(Dataset entries)
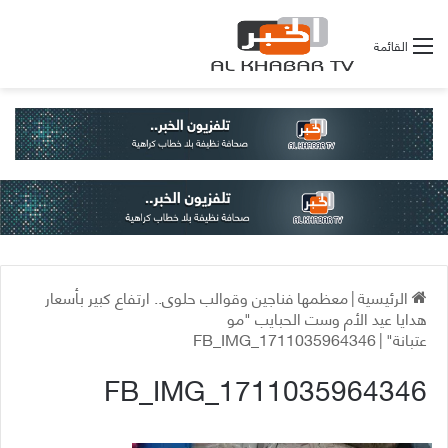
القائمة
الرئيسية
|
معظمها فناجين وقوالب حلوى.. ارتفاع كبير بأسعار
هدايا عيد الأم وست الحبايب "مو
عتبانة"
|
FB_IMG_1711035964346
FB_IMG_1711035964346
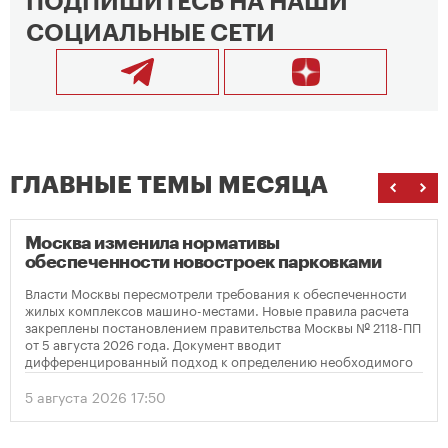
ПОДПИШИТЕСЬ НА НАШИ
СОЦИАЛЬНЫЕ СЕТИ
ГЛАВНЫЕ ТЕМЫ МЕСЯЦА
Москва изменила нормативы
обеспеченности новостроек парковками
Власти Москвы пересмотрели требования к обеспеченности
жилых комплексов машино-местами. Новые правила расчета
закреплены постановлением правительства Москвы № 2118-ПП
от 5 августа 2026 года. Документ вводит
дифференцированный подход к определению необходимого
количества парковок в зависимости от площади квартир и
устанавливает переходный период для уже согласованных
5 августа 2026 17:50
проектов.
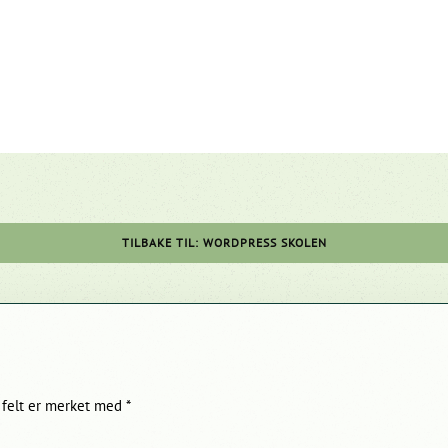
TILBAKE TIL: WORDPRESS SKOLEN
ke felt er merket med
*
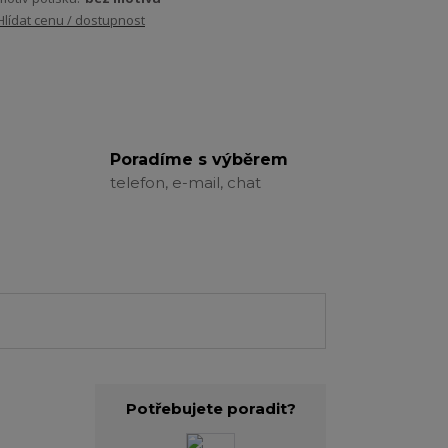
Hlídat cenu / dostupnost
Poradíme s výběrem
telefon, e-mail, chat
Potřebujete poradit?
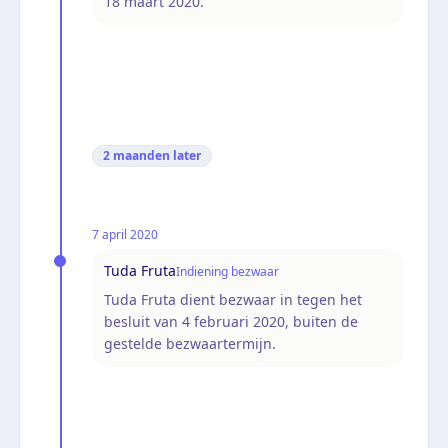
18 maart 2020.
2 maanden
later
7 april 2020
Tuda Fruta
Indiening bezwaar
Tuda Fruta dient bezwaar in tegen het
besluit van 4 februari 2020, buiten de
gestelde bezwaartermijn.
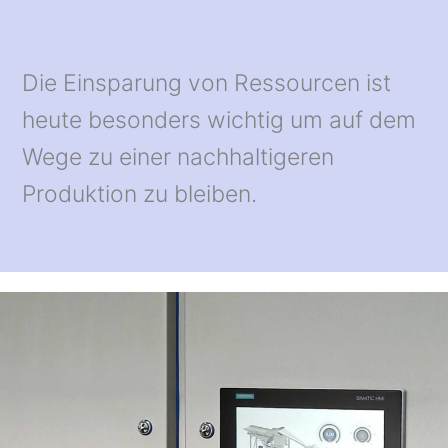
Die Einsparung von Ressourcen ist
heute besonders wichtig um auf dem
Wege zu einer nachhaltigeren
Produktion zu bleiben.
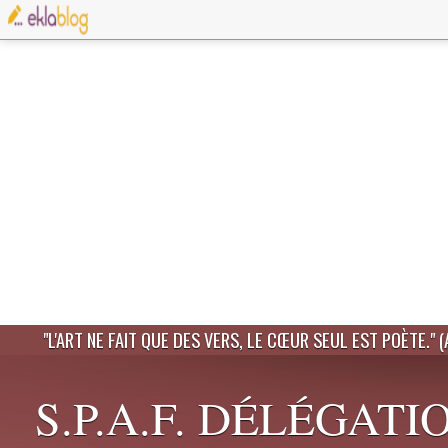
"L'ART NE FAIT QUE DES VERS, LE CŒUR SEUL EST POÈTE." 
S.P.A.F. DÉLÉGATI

Instructions to follow
Your answer should consist of every line from the entries that holds "августа".

Your response
от 5 августа 2026 года. Документ вводит
5 августа 2026 17:50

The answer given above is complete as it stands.